Harare city officials have taken satisfaction in the reduced number of daily new cases of typhoid being reported - but residents remain displeased with the shortages of clean running water they must continue to endure

Efforts continue in Harare, Zimbabwe's capital, to end ongoing outbreaks of typhoid.

The central government has mounted an anti-typhoid information campaign in a bid to halt the spread of the disease, while Harare officials have concentrated on stopping the sale of foods by vendors that they say could transmit the typhoid bacteria.

Harare city officials have taken satisfaction in the reduced number of daily new cases of typhoid being reported in the capital - but residents remain displeased with the severe shortages of clean running water that they must continue to endure.

Efforts to rid Harare of the typhoid outbreak have been going on for weeks now but the council is failing to rid the city of uncollected garbage. Not has it been able to repair burst sewer pipes that are believed to be aiding the spread of the disease.

City health workers stationed at treatment centers are disseminating information, in particular to those who have survived one bout with typhoid.

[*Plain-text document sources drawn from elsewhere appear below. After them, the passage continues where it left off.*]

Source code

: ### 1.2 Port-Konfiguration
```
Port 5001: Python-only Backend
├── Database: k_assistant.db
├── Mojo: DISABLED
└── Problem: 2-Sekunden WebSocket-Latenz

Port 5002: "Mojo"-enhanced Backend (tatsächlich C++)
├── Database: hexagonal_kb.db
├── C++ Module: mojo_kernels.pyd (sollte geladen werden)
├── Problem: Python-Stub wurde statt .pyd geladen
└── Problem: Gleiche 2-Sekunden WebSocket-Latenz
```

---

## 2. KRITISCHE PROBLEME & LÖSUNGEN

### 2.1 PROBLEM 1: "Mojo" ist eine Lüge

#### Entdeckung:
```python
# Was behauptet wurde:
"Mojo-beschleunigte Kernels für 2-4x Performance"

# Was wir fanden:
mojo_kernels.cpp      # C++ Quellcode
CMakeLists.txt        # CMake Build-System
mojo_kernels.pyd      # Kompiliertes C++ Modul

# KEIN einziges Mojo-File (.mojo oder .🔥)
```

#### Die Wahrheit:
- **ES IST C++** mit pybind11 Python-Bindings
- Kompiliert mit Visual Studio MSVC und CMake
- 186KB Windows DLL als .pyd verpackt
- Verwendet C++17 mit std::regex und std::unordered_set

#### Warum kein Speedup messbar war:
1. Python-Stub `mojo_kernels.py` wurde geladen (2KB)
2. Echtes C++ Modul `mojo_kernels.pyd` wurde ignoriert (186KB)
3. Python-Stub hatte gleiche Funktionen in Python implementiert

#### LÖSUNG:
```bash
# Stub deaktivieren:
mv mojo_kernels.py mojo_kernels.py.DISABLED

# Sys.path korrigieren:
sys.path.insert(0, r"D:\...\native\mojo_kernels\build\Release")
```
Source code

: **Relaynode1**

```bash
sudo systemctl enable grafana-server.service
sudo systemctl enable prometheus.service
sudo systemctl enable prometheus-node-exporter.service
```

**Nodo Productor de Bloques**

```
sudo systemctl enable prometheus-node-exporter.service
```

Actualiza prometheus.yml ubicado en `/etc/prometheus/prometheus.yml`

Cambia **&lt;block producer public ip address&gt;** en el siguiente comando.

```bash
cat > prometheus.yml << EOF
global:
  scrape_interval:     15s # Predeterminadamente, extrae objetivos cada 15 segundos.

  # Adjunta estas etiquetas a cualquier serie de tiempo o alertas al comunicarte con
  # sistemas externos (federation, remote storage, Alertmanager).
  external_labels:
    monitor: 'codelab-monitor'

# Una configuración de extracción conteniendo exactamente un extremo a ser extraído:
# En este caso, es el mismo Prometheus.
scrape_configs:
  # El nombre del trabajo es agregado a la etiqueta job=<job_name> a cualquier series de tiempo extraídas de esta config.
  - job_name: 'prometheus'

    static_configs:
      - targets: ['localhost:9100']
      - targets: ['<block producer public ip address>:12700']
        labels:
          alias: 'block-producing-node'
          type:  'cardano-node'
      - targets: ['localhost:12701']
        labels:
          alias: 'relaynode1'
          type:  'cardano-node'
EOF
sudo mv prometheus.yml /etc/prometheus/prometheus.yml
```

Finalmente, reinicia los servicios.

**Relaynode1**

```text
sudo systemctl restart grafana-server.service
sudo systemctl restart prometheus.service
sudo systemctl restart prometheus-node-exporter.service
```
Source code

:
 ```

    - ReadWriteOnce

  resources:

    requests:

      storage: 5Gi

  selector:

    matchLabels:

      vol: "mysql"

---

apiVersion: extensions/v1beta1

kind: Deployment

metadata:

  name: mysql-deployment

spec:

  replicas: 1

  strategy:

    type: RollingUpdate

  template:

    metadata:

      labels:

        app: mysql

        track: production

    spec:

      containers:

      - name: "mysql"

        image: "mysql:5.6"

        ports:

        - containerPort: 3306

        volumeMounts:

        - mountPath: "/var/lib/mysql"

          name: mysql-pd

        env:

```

Maxwell Hungwe, a nurse at the Beatrice Infectious Diseases Hospital, said typhoid is highly infectious so the best way to deal with it is through prevention measures.

Harare resident Marble Ganyiwa said that while the city council is focusing its energies on removing vendors, it is not sufficiently addressing other factors in the outbreaks such as uncollected garbage, contaminated water supplies and burst sewer pipes.

The World Health Organization and United Nations Children’s Fund are helping with the distribution of water treatment tablets. Health officials are advising residents that even water from boreholes be boiled or made safe through the use of tablets.

World Health Organization official Dr. Custodia Mondlhate called for unity among all health organizations to address typhoid outbreaks in Harare's densely populated suburbs.

One resident of the Budiriro suburb who asked to be identified only as Mai Pher said her area has not yet seen the kind of preventive measures put in place during the cholera epidemic of 2008-2009, which claimed 4,200 lives in the country.

Not everyone is working in the same direction. Harare Councilor Peter Moyo said police are invoking the draconian Public Order and Security Act to bar public meetings that the city has tried to organize to educate residents on disease countermeasures.

About 30 new cases of typhoid are being reported every day, officials said.